Be careful with DLI/PPFD, and grab a coffee.
Don't follow a dli charts blindly, or you may end up with issues. Here is what I mean by that.
Every plant has the ability to use more or less light than all the other plants. Light must be combined with other nutrients and catalysts inside the plant to be used (photosynthesized).
If the roots aren't capable of supplying enough nutes/water to match the amount of light going in, you get a deficiency. The plant will try to convert light to sugar faster than the supply chain can deliver the parts.
This causes great stress to a plant and likely a mag def will start to show. Mag usually goes 1st in soil.
So you must set your maximum dli to cater to your weakest plant, not the strongest. The chart doesn't tell you that part, it assumes your plant health is optimal.
If the plant can't photosynthsize fast enough to use all the light, it results in light absorbed but not used. Unused light raises plant temps and heat stress occurs.
Incorrect plant temps also causes transpiration issues and that compounds the entire problem, making things worse not better.
Any stress caused by light is a sure fire recipe for hermaphrodism. The short version... Too much light = hermies.
So watch your plants. 2 identical clones from the same mother in equal pots can require different ppfd/dli's simply because one may have the root system to move more water.
So when it comes to light you need to watch your VPD. If you dial VPD in properly, your DLI will automatically be set correctly. If your VPD is wrong, then you won't be driving your plant at the correct speed for the amount of light being given.
You need to ensure that both the roots and environment are capable of handling the amount of light being thrown at the plant.
The environment is what controls uptake, and uptake needs to match dli/ppfd. It's a circle and every time you do a lap you can raise the ppfd a little.
So you set your environment, which grows more roots, which allows a higher ppfd, which allows a raise in VPD, which grows the roots bigger, which allows a higher PPFD, which allows you to raise VPD.... rinse and repeat. The weekly chart increases assume you are doing this. If you aren't then there is a good chance your plant isn't optimal, so the chart becomes useless, and possibly a hazard.
It needs to be done in small increments, not all at once.
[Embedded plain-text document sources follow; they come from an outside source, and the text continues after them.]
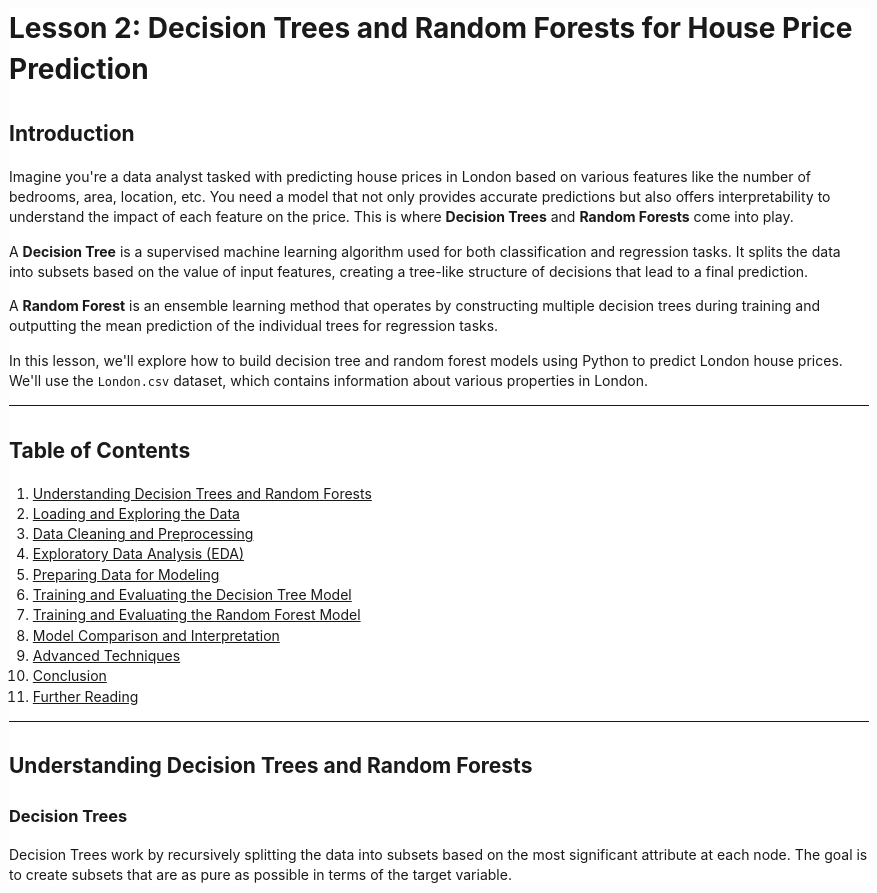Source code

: # Lesson 2: Decision Trees and Random Forests for House Price Prediction

## Introduction

Imagine you're a data analyst tasked with predicting house prices in London based on various features like the number of bedrooms, area, location, etc. You need a model that not only provides accurate predictions but also offers interpretability to understand the impact of each feature on the price. This is where **Decision Trees** and **Random Forests** come into play.

A **Decision Tree** is a supervised machine learning algorithm used for both classification and regression tasks. It splits the data into subsets based on the value of input features, creating a tree-like structure of decisions that lead to a final prediction.

A **Random Forest** is an ensemble learning method that operates by constructing multiple decision trees during training and outputting the mean prediction of the individual trees for regression tasks.

In this lesson, we'll explore how to build decision tree and random forest models using Python to predict London house prices. We'll use the `London.csv` dataset, which contains information about various properties in London.

---

## Table of Contents

1. [Understanding Decision Trees and Random Forests](#understanding-decision-trees-and-random-forests)
2. [Loading and Exploring the Data](#loading-and-exploring-the-data)
3. [Data Cleaning and Preprocessing](#data-cleaning-and-preprocessing)
4. [Exploratory Data Analysis (EDA)](#exploratory-data-analysis-eda)
5. [Preparing Data for Modeling](#preparing-data-for-modeling)
6. [Training and Evaluating the Decision Tree Model](#training-and-evaluating-the-decision-tree-model)
7. [Training and Evaluating the Random Forest Model](#training-and-evaluating-the-random-forest-model)
8. [Model Comparison and Interpretation](#model-comparison-and-interpretation)
9. [Advanced Techniques](#advanced-techniques)
10. [Conclusion](#conclusion)
11. [Further Reading](#further-reading)

---

## Understanding Decision Trees and Random Forests

### Decision Trees

Decision Trees work by recursively splitting the data into subsets based on the most significant attribute at each node. The goal is to create subsets that are as pure as possible in terms of the target variable.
The DLI charts are just general ballpark ranges.
VPD regulates stomata, stomata regulates transpiration, transpiration must match light intensity, and roots must be able to keep up to transpiration.
This is the reason a seedling can't handle 1000ppfd. It simply doesn't have the roots to supply that rate of photosynthesis.
Even if your soil is spot on, you will see a deficiency if the plant can't move the nutes in quick enough.
But free seeds are cool too. At least they will be feminized.
So I'm not trying to scare anyone, just understand what needs to be done before increasing light intensity, the plant needs to be prepped for it ahead of time.
A plant with excellent roots and a half-assed dli will give you a better harvest than a plant with half-assed roots that matches the dli chart perfectly.